Manifestement, la réflexion d’Elya ne semble pas vraiment plaire à Mélisandre, car ce dernier le dévisage.

— Et en quel honneur, puis-je savoir ? Tu devrais plutôt y aller, toi. Tu es le prince héritier, alors s’il y a des bestioles ici… Et puis vous perdrez du temps à vous disputer, vous serez dispersés et vos recherches risqueraient de n’aboutir à rien. Elya, c’est toi qui y retournes.

Elya proteste, tente de trouver des arguments, mais Mélisandre ne cède pas et, finalement, Elya est contraint de s’en aller. J’aurais préféré qu’il reste et que ce soit Mélisandre qui s’en aille. Il me fait signe de le suivre et je lui emboîte le pas en claudicant et en me tenant les côtes. Je ne cache pas que chaque pas est affreusement douloureux.

— Donc tu étais urgentiste ? je fais pour briser le silence qu’il y a entre nous.

— Tu nous as entendu ?

— Oui. J’ai dû émerger de mon inconscience au moment où tu devais probablement commencer à me tambouriner la poitrine.

— Désolé, mais si tu étais morte j’ignore comment aurait réagi Elya et nous n’aurions pas pu avancer.

— Oh, donc tu m’as tirée d’entre les morts seulement pour Elya ?

— Non, bien sûr que non.

— Je te taquine.

Il soupire et secoue la tête, mais il me semble percevoir un léger « Ah, les femmes ». J’ai envie de lui répondre, mais mieux vaut que je me taise, car ma réaction risque de ne pas lui plaire.

Je ne sais pas pendant combien de temps nous marchons, mais les murs commencent enfin à se refermer lentement sur nous et j’entrevois alors l’espoir que nous pouvons éventuellement trouver une sortie. Le trajet dure encore quelques minutes pendant lesquelles nous devons parfois sauter, enjamber un ruisseau ou se contorsionner tellement l’espace se rétrécit. Mais enfin, nous quittons cette grotte et atterrissons dans une forêt, au-devant d’arbres et arbustes, ainsi que de lianes qui abritent très bien l’entrée. Voilà pourquoi personne ne l’avait trouvée jusqu’alors.

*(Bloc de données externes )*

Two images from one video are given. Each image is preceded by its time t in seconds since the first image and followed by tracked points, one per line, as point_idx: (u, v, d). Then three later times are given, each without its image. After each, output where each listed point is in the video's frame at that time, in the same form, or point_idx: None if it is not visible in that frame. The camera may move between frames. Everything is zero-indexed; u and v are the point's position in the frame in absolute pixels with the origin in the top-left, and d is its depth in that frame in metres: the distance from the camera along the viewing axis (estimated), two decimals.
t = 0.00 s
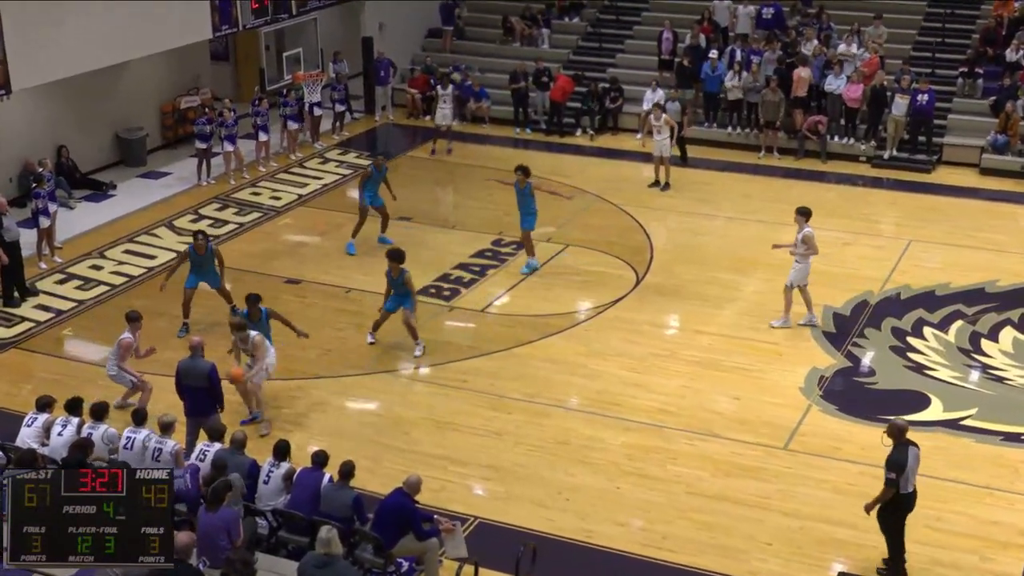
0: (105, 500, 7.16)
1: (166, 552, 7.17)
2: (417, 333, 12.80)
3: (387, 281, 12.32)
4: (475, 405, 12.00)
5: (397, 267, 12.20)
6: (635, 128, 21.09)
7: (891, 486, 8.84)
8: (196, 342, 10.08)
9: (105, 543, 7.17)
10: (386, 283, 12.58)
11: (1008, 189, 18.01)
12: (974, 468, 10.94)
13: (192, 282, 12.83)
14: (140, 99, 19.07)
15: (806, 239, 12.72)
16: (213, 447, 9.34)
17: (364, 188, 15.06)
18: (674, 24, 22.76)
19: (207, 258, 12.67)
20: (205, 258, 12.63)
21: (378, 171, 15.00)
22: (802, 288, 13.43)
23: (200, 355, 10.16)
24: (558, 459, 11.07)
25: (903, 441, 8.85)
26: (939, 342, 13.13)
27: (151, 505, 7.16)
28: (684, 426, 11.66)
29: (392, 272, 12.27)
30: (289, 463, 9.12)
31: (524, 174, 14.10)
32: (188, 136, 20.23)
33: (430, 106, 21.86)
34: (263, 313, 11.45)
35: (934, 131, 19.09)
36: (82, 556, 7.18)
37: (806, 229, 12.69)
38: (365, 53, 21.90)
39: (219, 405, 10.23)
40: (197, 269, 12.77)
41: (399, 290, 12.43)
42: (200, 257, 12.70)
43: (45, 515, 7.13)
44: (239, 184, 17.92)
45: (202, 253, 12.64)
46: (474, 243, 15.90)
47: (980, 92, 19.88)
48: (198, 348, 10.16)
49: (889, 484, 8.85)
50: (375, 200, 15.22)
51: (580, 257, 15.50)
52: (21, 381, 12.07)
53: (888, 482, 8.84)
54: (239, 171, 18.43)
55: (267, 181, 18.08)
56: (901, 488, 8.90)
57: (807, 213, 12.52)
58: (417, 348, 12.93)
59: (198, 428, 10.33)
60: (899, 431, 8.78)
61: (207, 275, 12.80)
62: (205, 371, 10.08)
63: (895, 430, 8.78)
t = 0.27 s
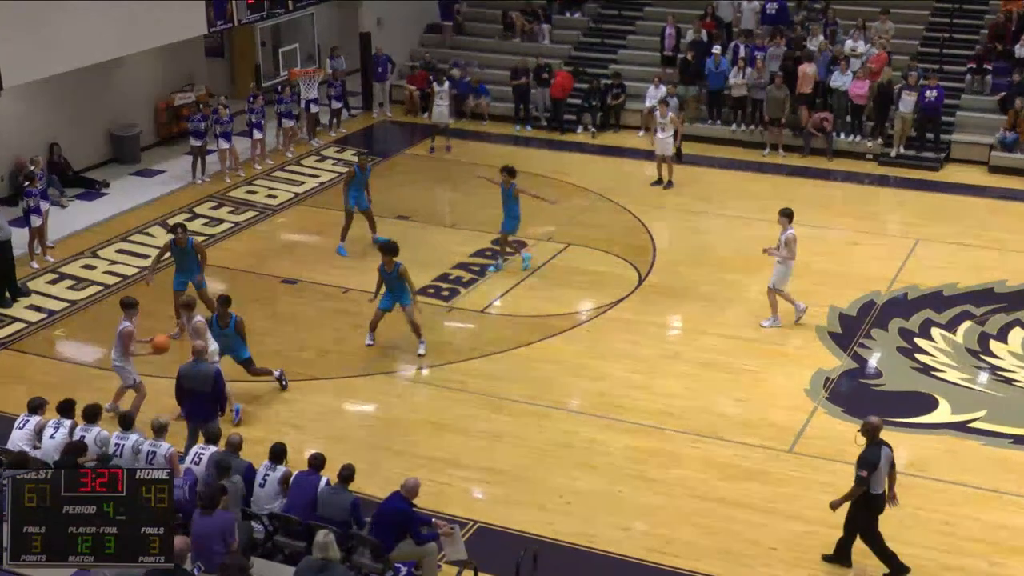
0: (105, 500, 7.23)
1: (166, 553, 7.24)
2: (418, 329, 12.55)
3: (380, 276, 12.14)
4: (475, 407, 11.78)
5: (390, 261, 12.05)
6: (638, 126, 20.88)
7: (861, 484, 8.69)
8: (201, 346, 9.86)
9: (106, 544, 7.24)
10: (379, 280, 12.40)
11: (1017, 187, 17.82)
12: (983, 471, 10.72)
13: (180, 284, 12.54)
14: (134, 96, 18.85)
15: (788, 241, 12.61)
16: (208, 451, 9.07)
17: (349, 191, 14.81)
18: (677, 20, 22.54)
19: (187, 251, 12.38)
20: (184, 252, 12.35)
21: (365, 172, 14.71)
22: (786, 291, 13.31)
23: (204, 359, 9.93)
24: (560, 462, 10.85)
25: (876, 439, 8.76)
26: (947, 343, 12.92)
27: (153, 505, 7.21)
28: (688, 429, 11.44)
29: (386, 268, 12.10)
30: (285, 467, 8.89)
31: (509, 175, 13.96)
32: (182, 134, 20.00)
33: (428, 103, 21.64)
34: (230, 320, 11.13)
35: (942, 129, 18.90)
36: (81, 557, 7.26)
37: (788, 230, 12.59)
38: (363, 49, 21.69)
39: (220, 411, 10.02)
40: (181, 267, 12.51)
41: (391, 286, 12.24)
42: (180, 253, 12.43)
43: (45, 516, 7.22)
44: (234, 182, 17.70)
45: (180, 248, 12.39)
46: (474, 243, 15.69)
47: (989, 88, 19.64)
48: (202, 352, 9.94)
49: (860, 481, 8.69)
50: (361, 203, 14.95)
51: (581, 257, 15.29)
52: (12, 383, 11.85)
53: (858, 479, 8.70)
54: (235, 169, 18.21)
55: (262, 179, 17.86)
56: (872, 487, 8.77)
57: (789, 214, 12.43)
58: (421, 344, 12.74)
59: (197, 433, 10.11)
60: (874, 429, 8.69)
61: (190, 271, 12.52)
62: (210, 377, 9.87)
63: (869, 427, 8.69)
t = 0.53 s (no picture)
0: (105, 499, 6.85)
1: (166, 553, 6.90)
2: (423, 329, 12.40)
3: (395, 275, 11.92)
4: (474, 409, 11.59)
5: (407, 259, 11.87)
6: (640, 123, 20.71)
7: (842, 482, 8.43)
8: (199, 347, 9.65)
9: (106, 545, 6.86)
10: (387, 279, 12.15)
11: None
12: (991, 474, 10.51)
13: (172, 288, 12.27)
14: (128, 94, 18.68)
15: (776, 236, 12.43)
16: (203, 454, 8.78)
17: (341, 187, 14.61)
18: (680, 15, 22.36)
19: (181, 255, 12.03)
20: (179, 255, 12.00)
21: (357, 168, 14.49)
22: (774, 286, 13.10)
23: (201, 361, 9.71)
24: (561, 465, 10.65)
25: (857, 435, 8.44)
26: (955, 344, 12.73)
27: (152, 505, 6.87)
28: (690, 431, 11.24)
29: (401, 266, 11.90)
30: (282, 470, 8.66)
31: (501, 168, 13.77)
32: (176, 131, 19.82)
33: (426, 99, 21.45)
34: (246, 305, 11.07)
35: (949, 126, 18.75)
36: (81, 557, 6.86)
37: (775, 225, 12.42)
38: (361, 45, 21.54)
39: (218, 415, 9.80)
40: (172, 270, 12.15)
41: (402, 285, 12.03)
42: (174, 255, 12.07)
43: (45, 515, 6.82)
44: (230, 180, 17.51)
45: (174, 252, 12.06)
46: (473, 242, 15.50)
47: (997, 85, 19.55)
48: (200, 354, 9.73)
49: (840, 479, 8.44)
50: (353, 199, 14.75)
51: (583, 256, 15.10)
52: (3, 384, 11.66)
53: (838, 478, 8.44)
54: (230, 167, 18.02)
55: (258, 177, 17.68)
56: (851, 483, 8.51)
57: (775, 210, 12.25)
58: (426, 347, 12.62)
59: (195, 438, 9.88)
60: (853, 425, 8.35)
61: (182, 276, 12.15)
62: (208, 380, 9.66)
63: (848, 423, 8.35)
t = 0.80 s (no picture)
0: (105, 499, 6.74)
1: (166, 553, 6.77)
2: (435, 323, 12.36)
3: (413, 267, 11.79)
4: (474, 410, 11.49)
5: (422, 249, 11.80)
6: (641, 121, 20.62)
7: (820, 490, 8.27)
8: (196, 348, 9.55)
9: (106, 545, 6.75)
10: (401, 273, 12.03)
11: None
12: (995, 475, 10.41)
13: (167, 291, 12.10)
14: (125, 93, 18.60)
15: (768, 237, 12.41)
16: (201, 454, 8.65)
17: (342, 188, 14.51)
18: (682, 13, 22.27)
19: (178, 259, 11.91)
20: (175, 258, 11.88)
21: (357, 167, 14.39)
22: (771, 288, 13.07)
23: (199, 362, 9.60)
24: (561, 466, 10.55)
25: (833, 439, 8.28)
26: (958, 344, 12.63)
27: (152, 506, 6.75)
28: (692, 432, 11.14)
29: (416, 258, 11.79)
30: (280, 471, 8.51)
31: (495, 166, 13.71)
32: (174, 130, 19.73)
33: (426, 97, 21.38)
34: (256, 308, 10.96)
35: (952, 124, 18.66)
36: (81, 557, 6.75)
37: (765, 226, 12.40)
38: (360, 42, 21.47)
39: (218, 416, 9.69)
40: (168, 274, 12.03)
41: (417, 276, 11.97)
42: (171, 258, 11.96)
43: (45, 515, 6.72)
44: (228, 179, 17.41)
45: (171, 255, 11.93)
46: (473, 241, 15.40)
47: (1001, 83, 19.47)
48: (198, 355, 9.61)
49: (819, 486, 8.28)
50: (352, 199, 14.66)
51: (583, 256, 15.00)
52: None
53: (817, 484, 8.28)
54: (228, 166, 17.93)
55: (256, 176, 17.59)
56: (831, 489, 8.35)
57: (763, 211, 12.24)
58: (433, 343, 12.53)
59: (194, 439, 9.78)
60: (829, 431, 8.18)
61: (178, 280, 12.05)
62: (206, 381, 9.55)
63: (823, 428, 8.19)
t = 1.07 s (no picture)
0: (106, 499, 6.72)
1: (166, 553, 6.74)
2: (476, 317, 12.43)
3: (430, 278, 11.83)
4: (474, 410, 11.46)
5: (441, 261, 11.82)
6: (642, 121, 20.60)
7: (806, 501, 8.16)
8: (197, 349, 9.52)
9: (106, 545, 6.73)
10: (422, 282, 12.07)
11: None
12: (996, 476, 10.38)
13: (163, 297, 11.96)
14: (124, 92, 18.58)
15: (772, 244, 12.37)
16: (200, 455, 8.64)
17: (342, 188, 14.44)
18: (682, 13, 22.25)
19: (171, 266, 11.87)
20: (168, 265, 11.83)
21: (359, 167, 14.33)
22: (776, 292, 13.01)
23: (201, 363, 9.57)
24: (561, 467, 10.53)
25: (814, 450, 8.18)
26: (959, 345, 12.61)
27: (152, 506, 6.72)
28: (692, 433, 11.11)
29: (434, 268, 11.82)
30: (280, 472, 8.49)
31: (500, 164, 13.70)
32: (174, 129, 19.71)
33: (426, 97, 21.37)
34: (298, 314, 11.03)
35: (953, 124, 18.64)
36: (81, 557, 6.73)
37: (769, 233, 12.36)
38: (359, 42, 21.52)
39: (219, 416, 9.67)
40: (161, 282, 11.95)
41: (436, 286, 11.96)
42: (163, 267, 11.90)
43: (45, 515, 6.70)
44: (227, 179, 17.39)
45: (163, 263, 11.88)
46: (473, 241, 15.38)
47: (1002, 83, 19.44)
48: (199, 354, 9.58)
49: (804, 497, 8.18)
50: (353, 199, 14.62)
51: (584, 256, 14.97)
52: None
53: (802, 496, 8.19)
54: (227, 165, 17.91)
55: (255, 175, 17.57)
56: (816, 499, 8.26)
57: (765, 219, 12.19)
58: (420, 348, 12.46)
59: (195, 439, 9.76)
60: (809, 441, 8.09)
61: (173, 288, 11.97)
62: (206, 381, 9.52)
63: (804, 438, 8.10)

Finalement, nous rebroussons chemin pour prévenir Elya et Mélisandre me demande d’attendre dans la grotte, à l’abri de tout danger. Quelques minutes plus tard, Elya revient et nous sortons de la grotte. Dents d’Acier se trouve juste au-dessus de nous et la reine Affriola décide alors de nous escorter jusqu’à Septuna. Le trajet ne devrait prendre que quatre jours, si ce n’est moins. Les choses s’accélèrent.

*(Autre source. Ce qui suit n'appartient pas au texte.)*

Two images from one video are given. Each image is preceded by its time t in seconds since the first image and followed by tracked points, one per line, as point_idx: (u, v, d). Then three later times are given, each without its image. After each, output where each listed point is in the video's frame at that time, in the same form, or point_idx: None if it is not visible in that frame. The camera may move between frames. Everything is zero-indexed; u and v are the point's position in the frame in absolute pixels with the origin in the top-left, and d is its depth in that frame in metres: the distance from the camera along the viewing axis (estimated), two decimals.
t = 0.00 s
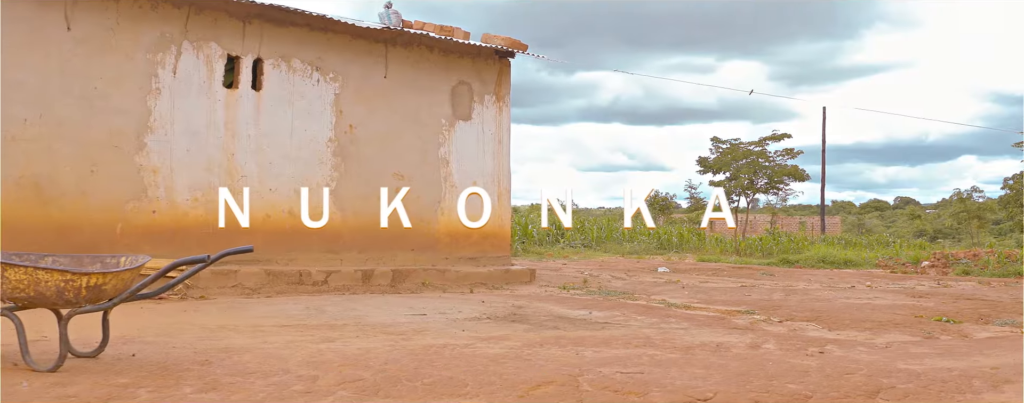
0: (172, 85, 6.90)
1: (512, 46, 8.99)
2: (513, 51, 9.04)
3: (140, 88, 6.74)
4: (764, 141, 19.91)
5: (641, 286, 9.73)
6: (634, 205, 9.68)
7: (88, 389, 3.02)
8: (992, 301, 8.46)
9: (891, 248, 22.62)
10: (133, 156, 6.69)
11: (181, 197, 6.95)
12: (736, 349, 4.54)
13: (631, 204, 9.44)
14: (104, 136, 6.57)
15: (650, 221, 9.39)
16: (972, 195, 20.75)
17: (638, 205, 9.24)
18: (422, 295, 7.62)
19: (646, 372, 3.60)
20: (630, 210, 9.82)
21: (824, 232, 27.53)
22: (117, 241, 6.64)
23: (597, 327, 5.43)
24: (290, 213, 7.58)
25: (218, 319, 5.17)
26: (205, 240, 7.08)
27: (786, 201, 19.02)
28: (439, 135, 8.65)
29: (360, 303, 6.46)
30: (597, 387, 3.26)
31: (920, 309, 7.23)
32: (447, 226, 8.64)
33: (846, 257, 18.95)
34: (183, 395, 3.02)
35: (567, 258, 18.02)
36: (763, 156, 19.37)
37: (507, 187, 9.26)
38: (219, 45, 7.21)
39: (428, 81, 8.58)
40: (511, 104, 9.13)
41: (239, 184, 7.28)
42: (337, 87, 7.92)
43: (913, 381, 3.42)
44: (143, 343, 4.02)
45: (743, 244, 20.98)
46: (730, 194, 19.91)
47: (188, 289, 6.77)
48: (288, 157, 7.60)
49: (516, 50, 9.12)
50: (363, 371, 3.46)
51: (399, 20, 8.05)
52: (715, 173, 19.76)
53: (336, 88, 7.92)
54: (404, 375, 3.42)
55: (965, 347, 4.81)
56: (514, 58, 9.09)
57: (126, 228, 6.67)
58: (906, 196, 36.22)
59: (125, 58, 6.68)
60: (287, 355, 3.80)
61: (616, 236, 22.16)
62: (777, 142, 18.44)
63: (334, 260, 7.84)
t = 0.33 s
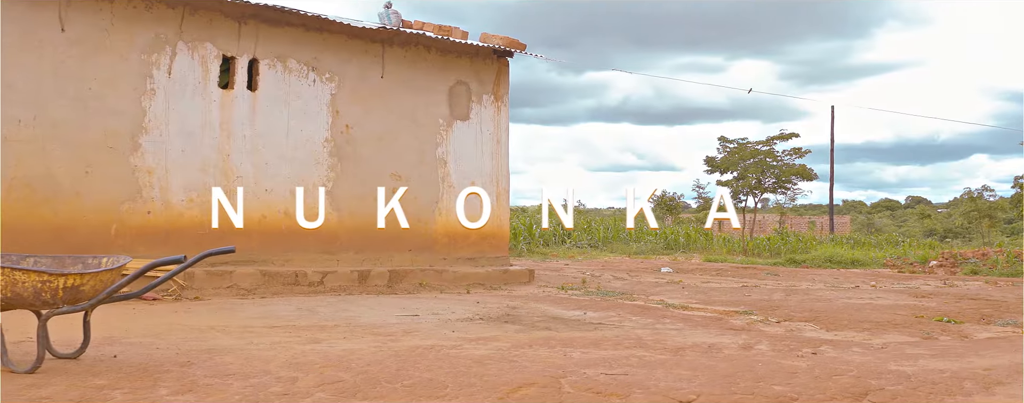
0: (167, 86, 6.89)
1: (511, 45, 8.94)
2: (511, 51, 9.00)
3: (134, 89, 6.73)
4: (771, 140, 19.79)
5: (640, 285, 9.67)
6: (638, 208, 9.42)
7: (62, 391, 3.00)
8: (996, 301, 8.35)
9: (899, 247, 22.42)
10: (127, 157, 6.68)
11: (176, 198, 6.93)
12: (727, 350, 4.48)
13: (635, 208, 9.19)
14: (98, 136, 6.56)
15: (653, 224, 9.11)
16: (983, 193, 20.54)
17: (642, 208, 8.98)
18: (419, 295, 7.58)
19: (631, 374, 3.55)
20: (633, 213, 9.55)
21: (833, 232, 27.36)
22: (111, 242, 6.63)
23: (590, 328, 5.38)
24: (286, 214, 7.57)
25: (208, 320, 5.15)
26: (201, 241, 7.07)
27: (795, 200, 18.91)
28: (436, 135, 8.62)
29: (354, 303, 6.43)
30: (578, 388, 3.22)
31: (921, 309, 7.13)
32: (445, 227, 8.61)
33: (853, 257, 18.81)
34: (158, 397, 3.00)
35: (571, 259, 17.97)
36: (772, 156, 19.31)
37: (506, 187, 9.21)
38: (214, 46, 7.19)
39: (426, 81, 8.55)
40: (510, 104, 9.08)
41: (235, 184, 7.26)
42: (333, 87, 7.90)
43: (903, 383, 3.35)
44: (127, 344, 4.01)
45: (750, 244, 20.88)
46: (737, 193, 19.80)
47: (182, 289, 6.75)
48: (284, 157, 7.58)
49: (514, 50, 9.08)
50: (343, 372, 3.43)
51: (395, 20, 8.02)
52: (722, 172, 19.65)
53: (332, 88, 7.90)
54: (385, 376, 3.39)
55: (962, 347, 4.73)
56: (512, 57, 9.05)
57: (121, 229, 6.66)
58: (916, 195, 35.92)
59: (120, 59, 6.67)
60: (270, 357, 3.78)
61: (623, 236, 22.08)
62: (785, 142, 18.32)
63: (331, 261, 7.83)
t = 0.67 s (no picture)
0: (163, 87, 6.89)
1: (510, 45, 8.90)
2: (511, 50, 8.95)
3: (130, 90, 6.73)
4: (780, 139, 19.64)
5: (642, 286, 9.60)
6: (640, 209, 9.24)
7: (38, 392, 2.97)
8: (1003, 301, 8.22)
9: (909, 247, 22.20)
10: (123, 157, 6.69)
11: (173, 199, 6.93)
12: (720, 351, 4.41)
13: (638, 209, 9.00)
14: (94, 137, 6.57)
15: (656, 224, 8.90)
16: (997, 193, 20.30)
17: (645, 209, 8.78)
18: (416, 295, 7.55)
19: (616, 376, 3.49)
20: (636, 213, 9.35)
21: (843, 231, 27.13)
22: (108, 242, 6.63)
23: (584, 328, 5.32)
24: (283, 214, 7.55)
25: (199, 321, 5.13)
26: (197, 241, 7.06)
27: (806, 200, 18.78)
28: (435, 135, 8.58)
29: (349, 304, 6.39)
30: (560, 390, 3.17)
31: (923, 309, 7.03)
32: (443, 227, 8.58)
33: (862, 257, 18.65)
34: (133, 399, 2.97)
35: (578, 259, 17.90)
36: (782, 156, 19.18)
37: (506, 187, 9.17)
38: (211, 46, 7.19)
39: (424, 81, 8.51)
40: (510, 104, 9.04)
41: (231, 185, 7.25)
42: (330, 88, 7.88)
43: (893, 385, 3.28)
44: (112, 345, 3.99)
45: (760, 244, 20.74)
46: (746, 193, 19.66)
47: (178, 290, 6.74)
48: (281, 158, 7.57)
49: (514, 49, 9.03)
50: (323, 374, 3.39)
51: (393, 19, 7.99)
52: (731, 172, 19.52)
53: (329, 88, 7.88)
54: (366, 378, 3.34)
55: (961, 348, 4.63)
56: (512, 57, 9.00)
57: (117, 230, 6.66)
58: (928, 194, 35.59)
59: (116, 60, 6.68)
60: (253, 358, 3.74)
61: (631, 236, 21.97)
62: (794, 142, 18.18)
63: (328, 261, 7.81)
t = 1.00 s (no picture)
0: (161, 88, 6.91)
1: (511, 44, 8.86)
2: (512, 50, 8.92)
3: (129, 90, 6.75)
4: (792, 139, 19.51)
5: (644, 286, 9.54)
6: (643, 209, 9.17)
7: (18, 393, 2.97)
8: (1010, 303, 8.10)
9: (922, 247, 21.98)
10: (121, 158, 6.70)
11: (171, 199, 6.94)
12: (712, 353, 4.36)
13: (640, 209, 8.91)
14: (92, 138, 6.59)
15: (658, 225, 8.82)
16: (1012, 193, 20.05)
17: (647, 209, 8.70)
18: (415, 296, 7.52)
19: (601, 378, 3.45)
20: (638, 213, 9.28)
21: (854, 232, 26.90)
22: (106, 243, 6.66)
23: (579, 330, 5.28)
24: (283, 214, 7.55)
25: (192, 321, 5.14)
26: (195, 241, 7.07)
27: (818, 200, 18.64)
28: (435, 135, 8.56)
29: (345, 304, 6.38)
30: (542, 393, 3.14)
31: (927, 311, 6.93)
32: (444, 227, 8.56)
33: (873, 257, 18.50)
34: (112, 400, 2.96)
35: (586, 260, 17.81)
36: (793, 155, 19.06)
37: (507, 187, 9.14)
38: (210, 47, 7.20)
39: (424, 81, 8.50)
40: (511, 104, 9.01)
41: (229, 185, 7.26)
42: (329, 88, 7.88)
43: (882, 389, 3.22)
44: (99, 345, 3.98)
45: (771, 244, 20.62)
46: (757, 193, 19.52)
47: (176, 290, 6.76)
48: (279, 158, 7.57)
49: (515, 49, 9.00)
50: (306, 375, 3.37)
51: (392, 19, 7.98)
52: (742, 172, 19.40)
53: (328, 88, 7.88)
54: (348, 380, 3.32)
55: (960, 350, 4.56)
56: (512, 57, 8.97)
57: (115, 230, 6.69)
58: (941, 194, 35.23)
59: (115, 61, 6.70)
60: (239, 358, 3.73)
61: (640, 236, 21.87)
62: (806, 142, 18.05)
63: (327, 262, 7.80)
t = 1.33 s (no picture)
0: (160, 88, 6.92)
1: (512, 44, 8.82)
2: (513, 49, 8.88)
3: (128, 91, 6.77)
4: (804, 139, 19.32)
5: (647, 286, 9.47)
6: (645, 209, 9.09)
7: None
8: (1018, 303, 7.97)
9: (935, 247, 21.75)
10: (121, 158, 6.72)
11: (170, 199, 6.96)
12: (706, 354, 4.31)
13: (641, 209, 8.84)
14: (92, 138, 6.61)
15: (660, 225, 8.73)
16: None
17: (648, 209, 8.62)
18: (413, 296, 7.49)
19: (587, 380, 3.41)
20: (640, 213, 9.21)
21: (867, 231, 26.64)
22: (106, 243, 6.68)
23: (574, 331, 5.23)
24: (282, 214, 7.56)
25: (186, 321, 5.13)
26: (194, 241, 7.08)
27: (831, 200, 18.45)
28: (436, 135, 8.54)
29: (342, 304, 6.36)
30: (526, 394, 3.11)
31: (932, 311, 6.83)
32: (445, 227, 8.54)
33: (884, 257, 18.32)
34: (92, 400, 2.95)
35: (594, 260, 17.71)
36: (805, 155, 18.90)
37: (509, 187, 9.10)
38: (209, 47, 7.21)
39: (425, 80, 8.47)
40: (512, 104, 8.97)
41: (228, 185, 7.26)
42: (329, 88, 7.87)
43: (872, 391, 3.16)
44: (87, 345, 3.98)
45: (783, 244, 20.49)
46: (769, 192, 19.35)
47: (175, 290, 6.77)
48: (279, 158, 7.57)
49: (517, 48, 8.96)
50: (290, 376, 3.35)
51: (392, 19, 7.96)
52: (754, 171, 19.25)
53: (328, 88, 7.87)
54: (331, 381, 3.30)
55: (960, 352, 4.48)
56: (514, 56, 8.94)
57: (114, 230, 6.71)
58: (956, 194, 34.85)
59: (114, 61, 6.72)
60: (225, 359, 3.72)
61: (651, 236, 21.75)
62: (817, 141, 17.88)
63: (327, 262, 7.80)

J’ai hâte de pouvoir rentrer et savoir comment les choses vont se dérouler et ce qu’il va advenir d’Elya et moi.

Quand Dents d’Acier repart et que nous nous éloignons des Grottes d’Antremerre, il fait déjà nuit noire et les étoiles sont nombreuses dans le ciel. Je les contemple longuement en imaginant un avenir déjà tout tracé aux côtés d’Elya. L’espoir revit en moi et je sais que les choses ne pourront être que meilleures. Ce monde m’a sauvée. Et maintenant, je sais que j’ai enfin ma place quelque part et que j’ai droit moi aussi, comme tout un chacun, au bonheur.